1. Das Beschwerdegericht hat zur Begründung seiner Entscheidung ausgeführt, die Beteiligte zu 1 sei für die von ihr in der verfahrensgegenständlichen Zeit erbrachte Tätigkeit nicht als Berufsbetreuerin zu vergüten, weil eine solche Vergütung nur beruflichen Betreuern zuteilwerde, mithin natürlichen Personen, die rechtliche Betreuungen führten und entweder als Berufsbetreuer registriert seien oder als vorläufig registriert gälten. Diese Voraussetzungen lägen nicht vor. Insbesondere greife nicht die Fiktion einer vorläufigen Registrierung nach § 32 Abs. 1 Satz 6 BtOG, weil die Beteiligte zu 1 im Dezember 2022 erstmals mit Wirkung zum 1. Januar 2023 als Berufsbetreuerin bestellt worden sei, sie also gerade nicht bereits vor dem 1. Januar 2023 berufsmäßig Betreuungen geführt habe. Auch eine analoge Anwendung des § 19 Abs. 1 VBVG scheide aus, weil sich diese Regelung auf den Sonderfall beziehe, dass ein bereits vor dem 1. Januar 2023 beruflich tätiger Betreuer mit weniger als drei Jahren Berufserfahrung registriert worden sei. Aus dem letzten Satz der Regelung ergebe sich zudem, dass die Behandlung als beruflicher Betreuer in jedem Fall dessen Registrierung voraussetze.

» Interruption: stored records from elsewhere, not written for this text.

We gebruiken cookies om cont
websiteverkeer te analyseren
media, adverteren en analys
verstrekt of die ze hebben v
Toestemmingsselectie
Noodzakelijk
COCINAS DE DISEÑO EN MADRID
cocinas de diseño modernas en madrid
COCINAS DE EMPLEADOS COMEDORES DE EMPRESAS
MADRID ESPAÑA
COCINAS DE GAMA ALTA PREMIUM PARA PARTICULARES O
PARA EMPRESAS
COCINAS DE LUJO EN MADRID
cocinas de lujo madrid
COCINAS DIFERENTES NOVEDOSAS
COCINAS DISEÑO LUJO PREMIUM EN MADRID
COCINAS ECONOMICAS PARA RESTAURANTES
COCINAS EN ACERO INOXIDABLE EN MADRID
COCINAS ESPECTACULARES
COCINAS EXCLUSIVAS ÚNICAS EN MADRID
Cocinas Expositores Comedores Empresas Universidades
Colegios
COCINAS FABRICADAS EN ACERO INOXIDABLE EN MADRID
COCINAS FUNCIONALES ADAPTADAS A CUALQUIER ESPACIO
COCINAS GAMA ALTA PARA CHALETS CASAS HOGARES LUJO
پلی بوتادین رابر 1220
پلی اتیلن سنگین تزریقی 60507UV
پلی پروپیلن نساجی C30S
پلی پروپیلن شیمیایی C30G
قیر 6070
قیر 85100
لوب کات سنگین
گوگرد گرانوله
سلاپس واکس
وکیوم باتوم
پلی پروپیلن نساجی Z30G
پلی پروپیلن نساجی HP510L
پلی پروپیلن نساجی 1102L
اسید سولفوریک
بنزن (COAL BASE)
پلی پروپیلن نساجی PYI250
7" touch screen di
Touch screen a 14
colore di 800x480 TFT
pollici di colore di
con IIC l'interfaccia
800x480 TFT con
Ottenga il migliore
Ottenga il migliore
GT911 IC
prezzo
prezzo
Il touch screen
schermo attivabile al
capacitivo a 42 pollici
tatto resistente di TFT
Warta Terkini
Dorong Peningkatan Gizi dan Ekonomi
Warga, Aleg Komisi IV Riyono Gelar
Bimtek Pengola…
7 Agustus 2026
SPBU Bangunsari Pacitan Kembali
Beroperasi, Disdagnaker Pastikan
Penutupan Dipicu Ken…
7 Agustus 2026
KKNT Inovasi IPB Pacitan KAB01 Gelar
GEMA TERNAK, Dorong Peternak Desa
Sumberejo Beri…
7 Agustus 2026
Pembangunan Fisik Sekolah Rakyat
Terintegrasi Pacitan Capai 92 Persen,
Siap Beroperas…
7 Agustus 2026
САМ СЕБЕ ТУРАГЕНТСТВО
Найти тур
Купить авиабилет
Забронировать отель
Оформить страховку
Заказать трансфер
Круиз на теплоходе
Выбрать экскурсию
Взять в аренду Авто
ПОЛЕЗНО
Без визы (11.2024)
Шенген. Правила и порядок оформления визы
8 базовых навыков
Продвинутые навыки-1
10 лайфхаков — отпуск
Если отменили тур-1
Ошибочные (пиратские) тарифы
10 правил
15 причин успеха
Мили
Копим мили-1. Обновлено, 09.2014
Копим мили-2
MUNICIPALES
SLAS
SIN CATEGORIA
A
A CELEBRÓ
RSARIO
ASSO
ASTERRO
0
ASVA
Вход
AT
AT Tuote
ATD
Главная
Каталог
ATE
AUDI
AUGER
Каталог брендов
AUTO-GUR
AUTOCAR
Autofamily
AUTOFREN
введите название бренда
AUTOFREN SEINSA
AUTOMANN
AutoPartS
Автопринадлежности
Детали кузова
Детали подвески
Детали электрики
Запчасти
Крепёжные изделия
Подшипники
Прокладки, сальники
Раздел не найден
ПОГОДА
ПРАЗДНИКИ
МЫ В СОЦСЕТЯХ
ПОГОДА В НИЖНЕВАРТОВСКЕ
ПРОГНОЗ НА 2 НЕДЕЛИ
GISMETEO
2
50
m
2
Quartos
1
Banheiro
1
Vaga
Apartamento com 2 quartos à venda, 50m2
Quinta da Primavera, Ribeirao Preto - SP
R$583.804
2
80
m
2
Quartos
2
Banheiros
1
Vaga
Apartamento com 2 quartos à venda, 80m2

Auch unter Vertrauensschutzgesichtspunkten bei Berücksichtigung der Möglichkeit einer vorläufigen Registrierung nach § 33 BtOG und des Grundrechts der Berufsfreiheit gemäß Art. 12 Abs. 1 GG komme eine weite Auslegung der genannten Vorschriften nicht in Betracht. Soweit nach der Darstellung der Beteiligten zu 1 eine vorläufige Registrierung an dem Versäumnis des Landesgesetzgebers gescheitert sei, rechtzeitig zum 1. Januar 2023 ein Ausführungsgesetz zum Betreuungsorganisationsgesetz zu erlassen, rechtfertige dies nicht, eine rechtzeitige vorläufige Registrierung der Beteiligten zu 1 zu fingieren. Dem stehe schon entgegen, dass der Behörde nach § 33 Satz 1 BtOG ein Ermessen zukomme. Überdies sei eine Verpflichtung des Landesgesetzgebers, zum 1. Januar 2023 ein solches Ausführungsgesetz zu schaffen, auch nicht evident. Schließlich ändere die Feststellung des Amtsgerichts vom 2. Januar 2023, dass die Beteiligte zu 1 die Betreuung berufsmäßig führe, nichts daran, dass es an der erforderlichen Registrierung gefehlt habe.
2. Dies hält rechtlicher Nachprüfung stand.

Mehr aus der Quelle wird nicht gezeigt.